— Work item —
Drop the pictures and restate the rest of the listing word for word.

— Data listing —
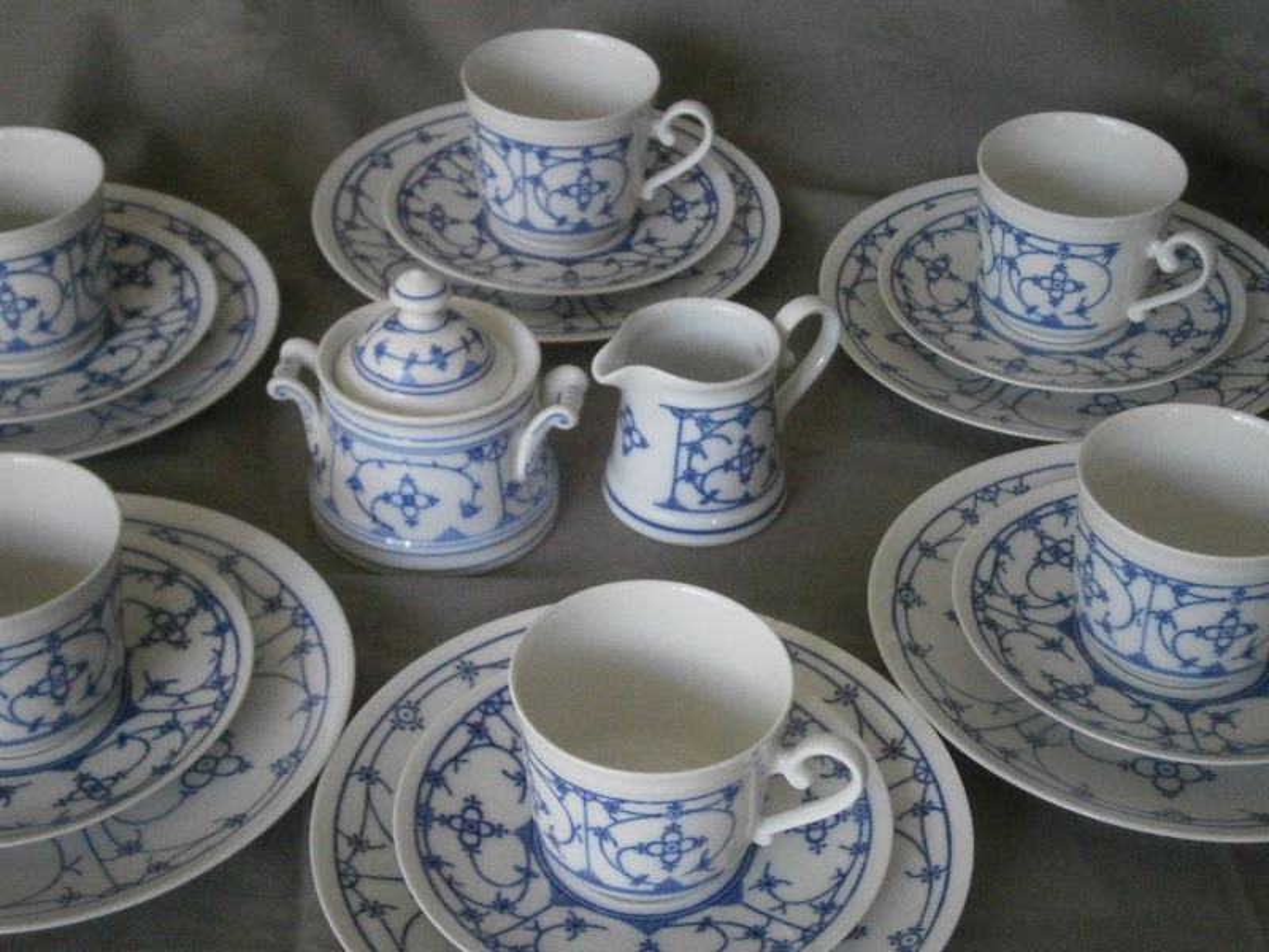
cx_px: 634
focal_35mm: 60
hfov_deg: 32.2
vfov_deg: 24.4
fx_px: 2200
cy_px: 476
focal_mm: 10.7
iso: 800
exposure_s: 1/160
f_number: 3.9
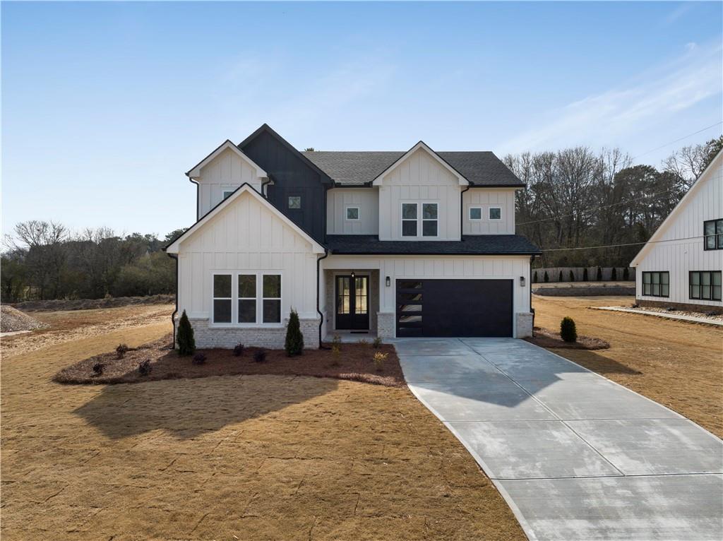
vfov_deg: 56.7
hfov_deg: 71.6
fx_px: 501
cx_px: 362
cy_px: 270
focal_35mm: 24
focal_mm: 12.29
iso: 100
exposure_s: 1/1000
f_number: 5
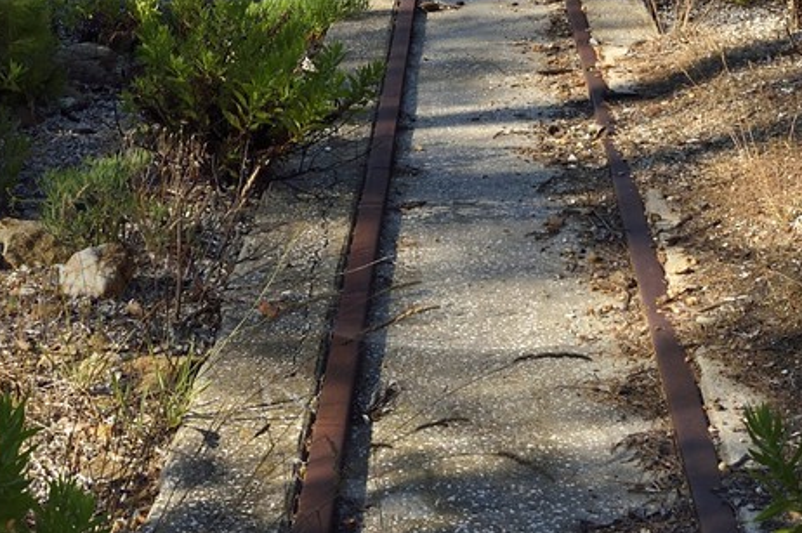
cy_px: -286
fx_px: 2159
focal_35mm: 97
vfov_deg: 13.2
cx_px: 477
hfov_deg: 21.0
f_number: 11
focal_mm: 28
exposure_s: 1/250
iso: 200
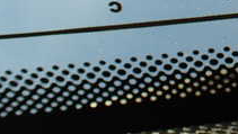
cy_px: -81
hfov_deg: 20.7
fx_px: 587
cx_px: 317
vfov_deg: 12.3
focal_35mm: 93
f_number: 3.2
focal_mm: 5.4
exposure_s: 1/160
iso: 100
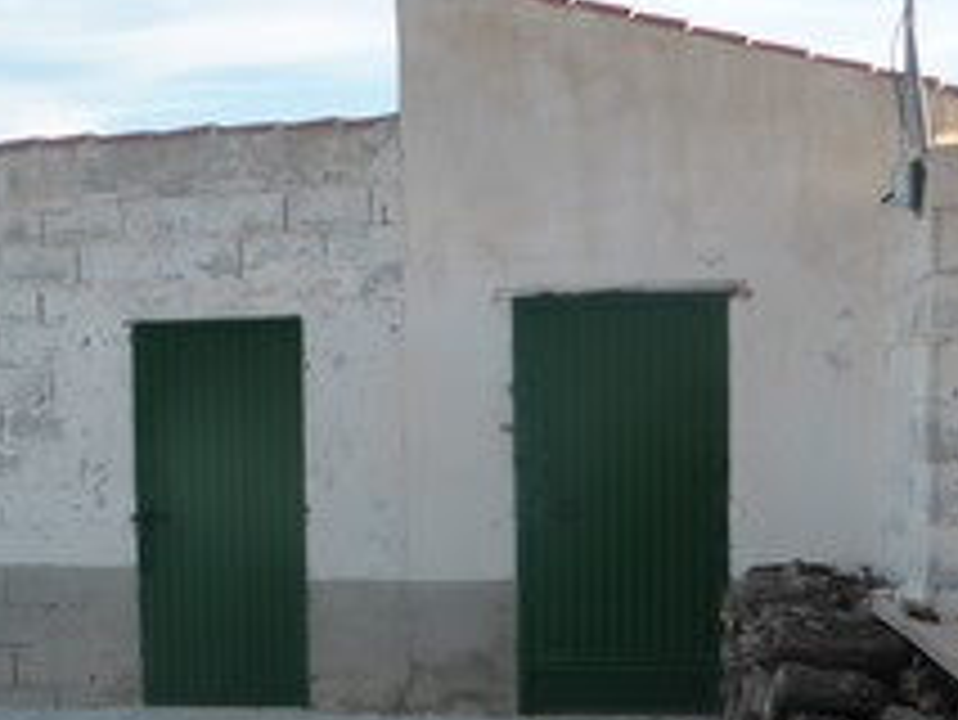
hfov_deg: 25.5
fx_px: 2077
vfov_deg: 19.5
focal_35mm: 75
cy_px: 567
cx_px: 189
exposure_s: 1/640
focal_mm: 4.3
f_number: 3.3
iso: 160
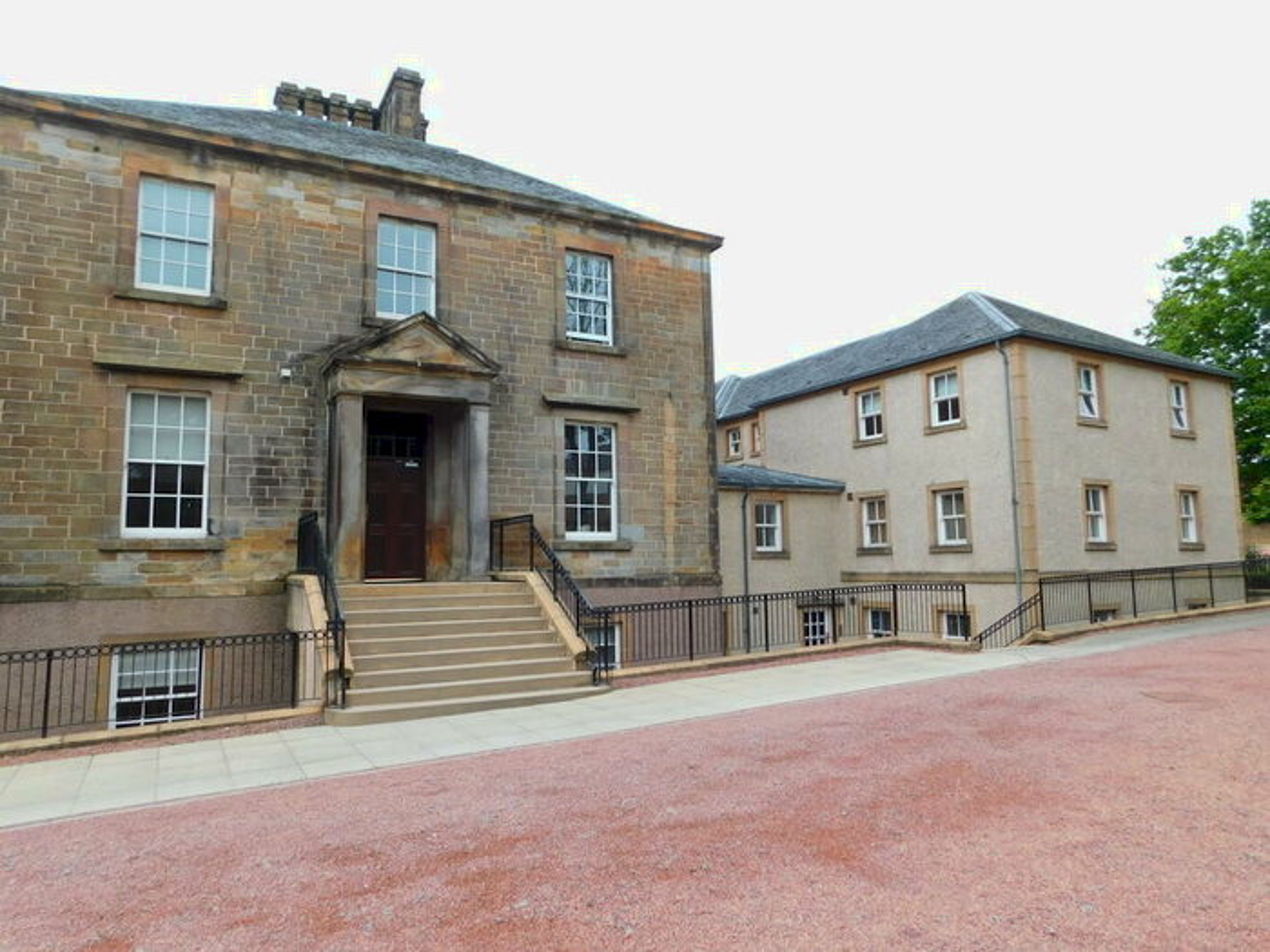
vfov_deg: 58.9
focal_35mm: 23
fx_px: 844
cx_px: 635
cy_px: 476
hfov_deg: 73.9
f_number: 3
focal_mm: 4
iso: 125
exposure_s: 1/400
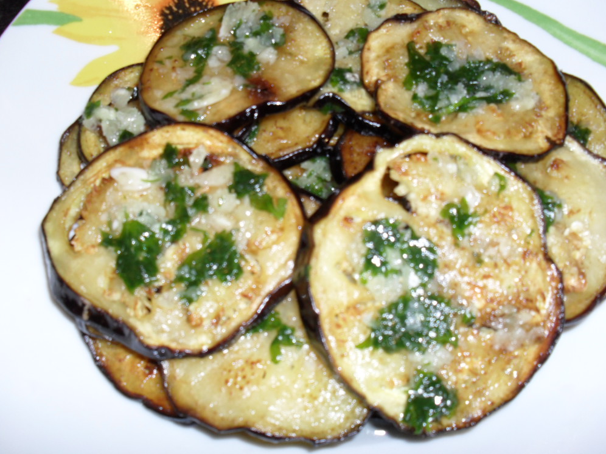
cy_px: 221
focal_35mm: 36
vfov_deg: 39.7
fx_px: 630
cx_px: 307
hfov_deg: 51.4
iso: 200
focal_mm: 6.3
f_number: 3.2
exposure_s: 1/45
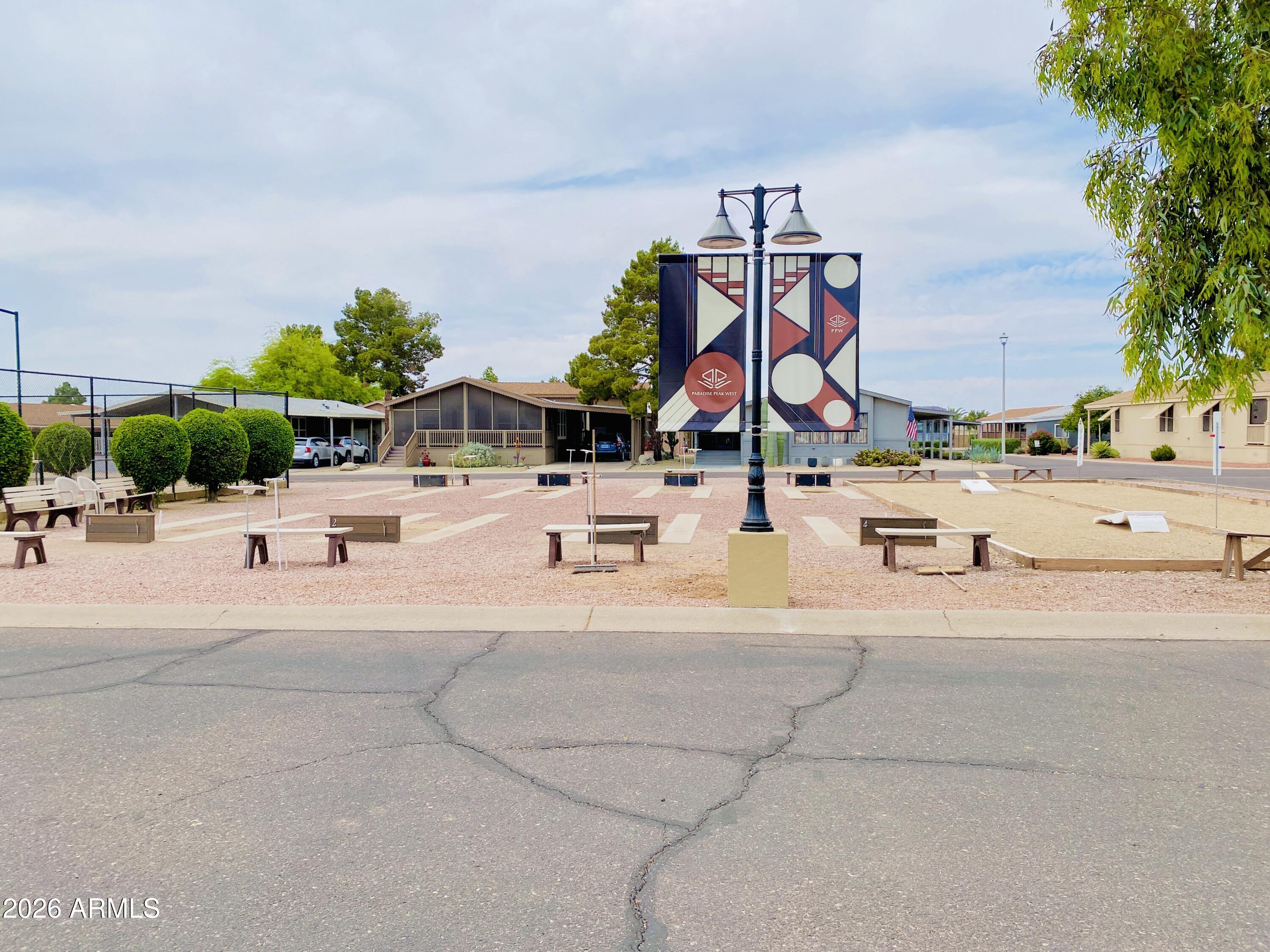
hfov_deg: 67.3
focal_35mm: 26
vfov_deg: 53.1
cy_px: 476
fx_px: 954
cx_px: 635
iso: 32
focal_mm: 4.25
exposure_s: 1/4274
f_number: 1.8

— Response below —
cx_px: 634
focal_35mm: 60
hfov_deg: 32.2
vfov_deg: 24.4
fx_px: 2200
cy_px: 476
focal_mm: 10.7
iso: 800
exposure_s: 1/160
f_number: 3.9
vfov_deg: 56.7
hfov_deg: 71.6
fx_px: 501
cx_px: 362
cy_px: 270
focal_35mm: 24
focal_mm: 12.29
iso: 100
exposure_s: 1/1000
f_number: 5
cy_px: -286
fx_px: 2159
focal_35mm: 97
vfov_deg: 13.2
cx_px: 477
hfov_deg: 21.0
f_number: 11
focal_mm: 28
exposure_s: 1/250
iso: 200
cy_px: -81
hfov_deg: 20.7
fx_px: 587
cx_px: 317
vfov_deg: 12.3
focal_35mm: 93
f_number: 3.2
focal_mm: 5.4
exposure_s: 1/160
iso: 100
hfov_deg: 25.5
fx_px: 2077
vfov_deg: 19.5
focal_35mm: 75
cy_px: 567
cx_px: 189
exposure_s: 1/640
focal_mm: 4.3
f_number: 3.3
iso: 160
vfov_deg: 58.9
focal_35mm: 23
fx_px: 844
cx_px: 635
cy_px: 476
hfov_deg: 73.9
f_number: 3
focal_mm: 4
iso: 125
exposure_s: 1/400
cy_px: 221
focal_35mm: 36
vfov_deg: 39.7
fx_px: 630
cx_px: 307
hfov_deg: 51.4
iso: 200
focal_mm: 6.3
f_number: 3.2
exposure_s: 1/45
hfov_deg: 67.3
focal_35mm: 26
vfov_deg: 53.1
cy_px: 476
fx_px: 954
cx_px: 635
iso: 32
focal_mm: 4.25
exposure_s: 1/4274
f_number: 1.8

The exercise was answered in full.